- [EXERCISE BRIEF]
Work out how many lines in the data below contain the string "average", and reply with that figure alone.

- [Document images with source code]
◆ ◆ ◆ ◆

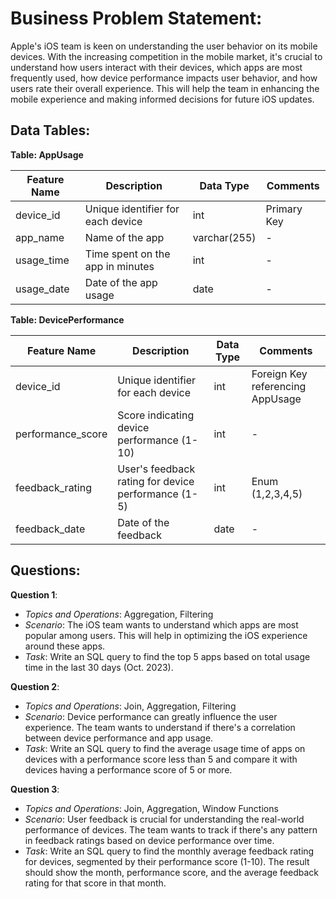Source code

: # **Business Problem Statement**:
Apple's iOS team is keen on understanding the user behavior on its mobile devices. With the increasing competition in the mobile market, it's crucial to understand how users interact with their devices, which apps are most frequently used, how device performance impacts user behavior, and how users rate their overall experience. This will help the team in enhancing the mobile experience and making informed decisions for future iOS updates.

## **Data Tables**:

**Table: AppUsage**

| Feature Name | Description | Data Type | Comments |
|--------------|-------------|-----------|----------|
| device_id    | Unique identifier for each device | int | Primary Key |
| app_name     | Name of the app | varchar(255) | - |
| usage_time   | Time spent on the app in minutes | int | - |
| usage_date   | Date of the app usage | date | - |

**Table: DevicePerformance**

| Feature Name | Description | Data Type | Comments |
|--------------|-------------|-----------|----------|
| device_id    | Unique identifier for each device | int | Foreign Key referencing AppUsage |
| performance_score | Score indicating device performance (1-10) | int | - |
| feedback_rating | User's feedback rating for device performance (1-5) | int | Enum (1,2,3,4,5) |
| feedback_date | Date of the feedback | date | - |

## Questions:

**Question 1**:
- *Topics and Operations*: Aggregation, Filtering
- *Scenario*: The iOS team wants to understand which apps are most popular among users. This will help in optimizing the iOS experience around these apps.
- *Task*: Write an SQL query to find the top 5 apps based on total usage time in the last 30 days (Oct. 2023).

**Question 2**:
- *Topics and Operations*: Join, Aggregation, Filtering
- *Scenario*: Device performance can greatly influence the user experience. The team wants to understand if there's a correlation between device performance and app usage.
- *Task*: Write an SQL query to find the average usage time of apps on devices with a performance score less than 5 and compare it with devices having a performance score of 5 or more.

**Question 3**:
- *Topics and Operations*: Join, Aggregation, Window Functions
- *Scenario*: User feedback is crucial for understanding the real-world performance of devices. The team wants to track if there's any pattern in feedback ratings based on device performance over time.
- *Task*: Write an SQL query to find the monthly average feedback rating for devices, segmented by their performance score (1-10). The result should show the month, performance score, and the average feedback rating for that score in that month.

◆ ◆ ◆ ◆

- [RESPONSE TO THE EXERCISE]
2